🤖 AI Summary
This study investigates the trade-off between user efficiency and accuracy in Video-based Known-Item Search (VKIS) induced by keyframe layout design. For homogeneous video collections and text-based query tasks, we empirically evaluate seven grid- and grouping-based keyframe layouts via controlled experiments, integrating multimodal deep learning–generated ranking results. We find that grouped layouts significantly improve browsing efficiency; a four-column order-preserving grid achieves optimal accuracy but compromises early visibility of targets; while ranking accelerates skipping of irrelevant regions, it delays the appearance of relevant items and increases omission risk.

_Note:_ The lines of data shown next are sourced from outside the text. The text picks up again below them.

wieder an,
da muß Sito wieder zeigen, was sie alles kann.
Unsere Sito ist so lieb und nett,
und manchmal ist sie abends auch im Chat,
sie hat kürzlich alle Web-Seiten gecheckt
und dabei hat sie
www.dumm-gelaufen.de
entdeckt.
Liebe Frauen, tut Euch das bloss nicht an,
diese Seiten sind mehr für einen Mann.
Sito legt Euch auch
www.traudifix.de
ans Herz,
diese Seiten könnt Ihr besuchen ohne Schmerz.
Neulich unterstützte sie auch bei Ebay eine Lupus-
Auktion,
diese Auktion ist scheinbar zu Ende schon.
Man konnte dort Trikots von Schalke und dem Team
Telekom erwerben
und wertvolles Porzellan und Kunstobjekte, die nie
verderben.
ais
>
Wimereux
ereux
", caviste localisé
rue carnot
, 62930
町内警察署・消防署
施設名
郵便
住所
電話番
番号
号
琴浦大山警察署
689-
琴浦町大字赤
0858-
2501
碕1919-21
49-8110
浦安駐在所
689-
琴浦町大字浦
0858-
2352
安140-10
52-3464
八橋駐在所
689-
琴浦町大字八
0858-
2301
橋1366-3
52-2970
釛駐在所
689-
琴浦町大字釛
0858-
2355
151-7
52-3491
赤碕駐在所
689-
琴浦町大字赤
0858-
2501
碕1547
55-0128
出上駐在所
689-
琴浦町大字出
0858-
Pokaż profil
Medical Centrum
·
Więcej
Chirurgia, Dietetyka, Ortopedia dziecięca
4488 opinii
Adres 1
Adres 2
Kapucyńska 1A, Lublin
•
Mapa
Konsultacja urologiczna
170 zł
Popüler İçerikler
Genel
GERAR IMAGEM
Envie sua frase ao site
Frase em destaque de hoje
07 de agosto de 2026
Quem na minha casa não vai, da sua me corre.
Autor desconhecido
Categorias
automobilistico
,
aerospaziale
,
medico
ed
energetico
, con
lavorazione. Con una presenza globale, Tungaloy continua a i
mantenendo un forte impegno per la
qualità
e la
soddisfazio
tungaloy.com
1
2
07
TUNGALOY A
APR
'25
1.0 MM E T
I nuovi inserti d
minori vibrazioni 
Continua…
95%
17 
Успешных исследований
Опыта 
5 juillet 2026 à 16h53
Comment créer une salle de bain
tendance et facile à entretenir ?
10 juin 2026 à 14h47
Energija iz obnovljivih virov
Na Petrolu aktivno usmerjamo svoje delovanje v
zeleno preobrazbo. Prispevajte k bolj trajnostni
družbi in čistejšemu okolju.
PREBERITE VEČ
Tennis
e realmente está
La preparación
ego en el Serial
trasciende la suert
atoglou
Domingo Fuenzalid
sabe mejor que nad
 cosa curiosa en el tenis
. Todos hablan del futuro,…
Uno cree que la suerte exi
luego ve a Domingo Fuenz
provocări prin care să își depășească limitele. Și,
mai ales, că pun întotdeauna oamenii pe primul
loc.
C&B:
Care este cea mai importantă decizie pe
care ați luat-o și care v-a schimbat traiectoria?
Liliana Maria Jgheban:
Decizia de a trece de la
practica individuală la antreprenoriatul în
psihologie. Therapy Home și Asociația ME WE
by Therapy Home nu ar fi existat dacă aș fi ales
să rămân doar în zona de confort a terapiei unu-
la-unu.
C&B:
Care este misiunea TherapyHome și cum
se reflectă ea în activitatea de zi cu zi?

This work is the first to reveal the fundamental tension between ranking and grouping—namely, the conflict between positional preservation and global optimization. We propose a hybrid layout paradigm that jointly optimizes top-result stability and structural coherence of remaining content, offering actionable, evidence-based guidelines for VKIS interface design.
📝 Abstract
Multimodal deep-learning models power interactive video retrieval by ranking keyframes in response to textual queries. Despite these advances, users must still browse ranked candidates manually to locate a target. Keyframe arrangement within the search grid highly affects browsing effectiveness and user efficiency, yet remains underexplored. We report a study with 49 participants evaluating seven keyframe layouts for the Visual Known-Item Search task. Beyond efficiency and accuracy, we relate browsing phenomena, such as overlooks, to layout characteristics. Our results show that a video-grouped layout is the most efficient, while a four-column, rank-preserving grid achieves the highest accuracy. Sorted grids reveal potentials and trade-offs, enabling rapid scanning of uninteresting regions but down-ranking relevant targets to less prominent positions, delaying first arrival times and increasing overlooks.
These findings motivate hybrid designs that preserve positions of top-ranked items while sorting or grouping the remainder, and offer guidance for searching in grids beyond video retrieval.